Connectedness. Perennial trees, shrubs and vines reduce soil erosion by providing cover from heavy rain and reducing wind speed. Their integration into farming systems also creates a cool, shady microclimate, with increased humidity and lower soil temperatures (Ong and Huxley, 1996; Ong et al., 1996; van Noordwijk et al., 2004). The deep and widespread roots provide permanent physical support to the soil and aid in deep nutrient pumping, decreasing nutrient losses from leaching and erosion (Young, 1997; Huxley, 1999). Herbicide retention by buffers also can be substantial (Arora et al., 2003). On a global scale, agroforestry systems could potentially store 12-228 (median 95) tonnes C per ha, under current climate and soil conditions (Dixon, 1995).

Efficiency. Due to tree capacity to capture energy, nutrients and carbon, efficiency of agroforestry systems is higher than for most other farming systems. Furthermore, agroforestry can increase farmers’ income. For example, project activities in the Nhambita community, Mozambique, yield carbon offsets equal to 24 117 tonnes CO2 per annum over an area of about 20 000 ha. Farmers receive carbon payments at a rate of USD 4.5 per tonne of CO2, or in the range of USD 433–808 per ha over 7 years. The project shows that carbon sequestration through land use, land use change and forestry (LULUCF) can promote sustainable rural livelihoods and also generate verifiable carbon emission reductions for the international community (World Agroforestry Centre, 2009a; 2009b). Domesticating wild fruit trees, such as African plums and the bush mango, has allowed smallholder farmers in Cameroon to increase their earnings fivefold, and indigenous, nitrogen-fixing trees planted with unfertilized maize have increased yields in numerous countries of Africa and are being grown on over 5 million hectares of cropland in Niger (Garrity and Stapleton, 2011).

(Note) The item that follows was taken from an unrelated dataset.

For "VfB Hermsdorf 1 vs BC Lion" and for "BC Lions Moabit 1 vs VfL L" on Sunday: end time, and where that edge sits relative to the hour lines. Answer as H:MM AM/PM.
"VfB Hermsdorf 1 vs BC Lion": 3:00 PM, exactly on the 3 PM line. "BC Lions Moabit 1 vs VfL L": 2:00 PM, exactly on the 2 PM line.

Resilience. Moving the “tree element” back into the farming landscape improves the resilience of the farming system as a whole by improving its diversity, both environmental and socio-economic. Many agroforestry tree crops are important as sources of feed for livestock (Bonkoungou et al., 1998), and offer potential new markets such as vegetable oils (Kapseu et al., 2002), pharmaceuticals or nutriceuticals (Mander et al., 1996; Mander, 1998). They also help farmers meet specific income needs, e.g. school fees and uniforms (Schreckenberg et al., 2002), and buffer the effects of price fluctuations in cocoa and other cash crops (Gockowski and Dury, 1999).

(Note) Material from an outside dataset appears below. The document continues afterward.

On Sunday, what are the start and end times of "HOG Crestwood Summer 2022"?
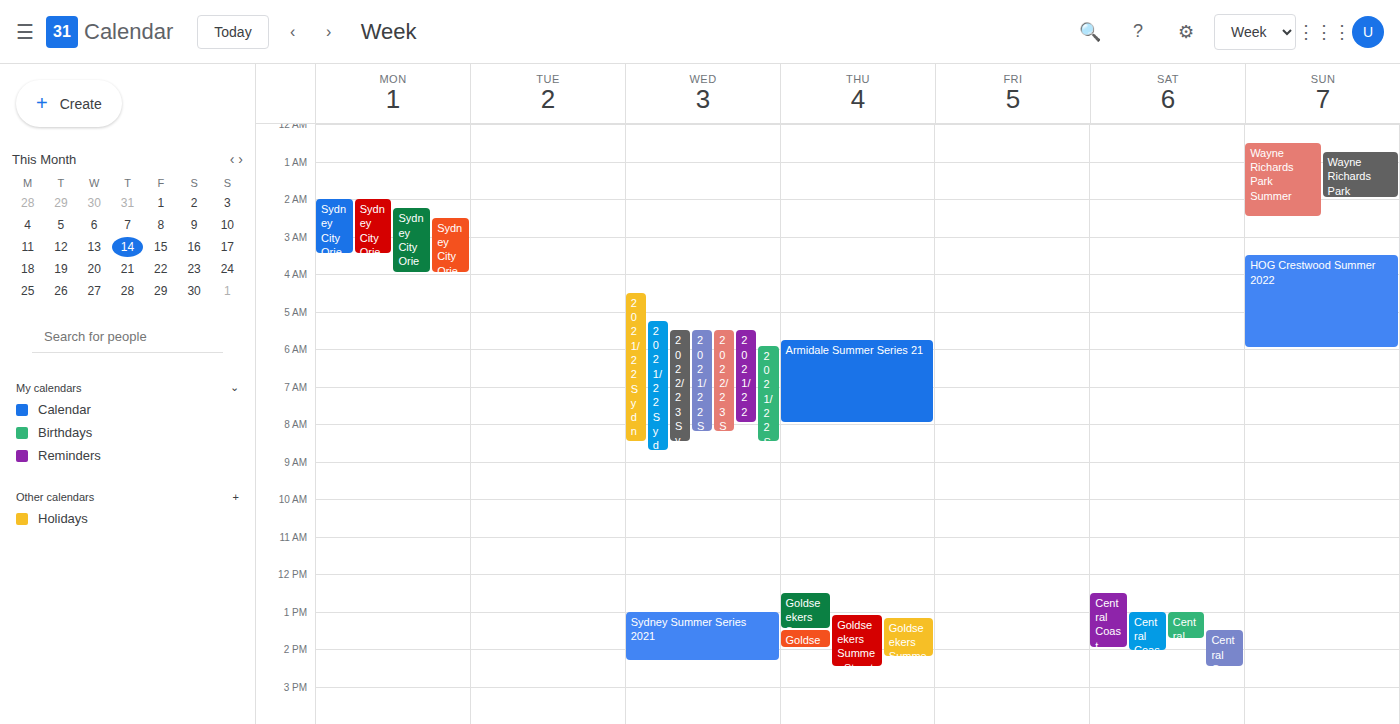
3:30 AM to 6:00 AM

Capacity for a green economy. Agroforests have always made important contributions to the food security of a large part of the world’s food insecure people and will likely have an even more crucial role in situations of increased food prices. They provide products (timber, fuelwood, food and medicines), inputs for crop and livestock production (fodder, soil nutrients and pollination) and services (watershed protection, climate regulation, carbon storage and biodiversity conservation). Scaling-up agroforestry practices will require knowledge sharing and management skills to ensure higher efficiency of the system. Carbon projects with agroforestry practices have proven that scaling-up is a viable possibility since farmers are rewarded for their extra efforts.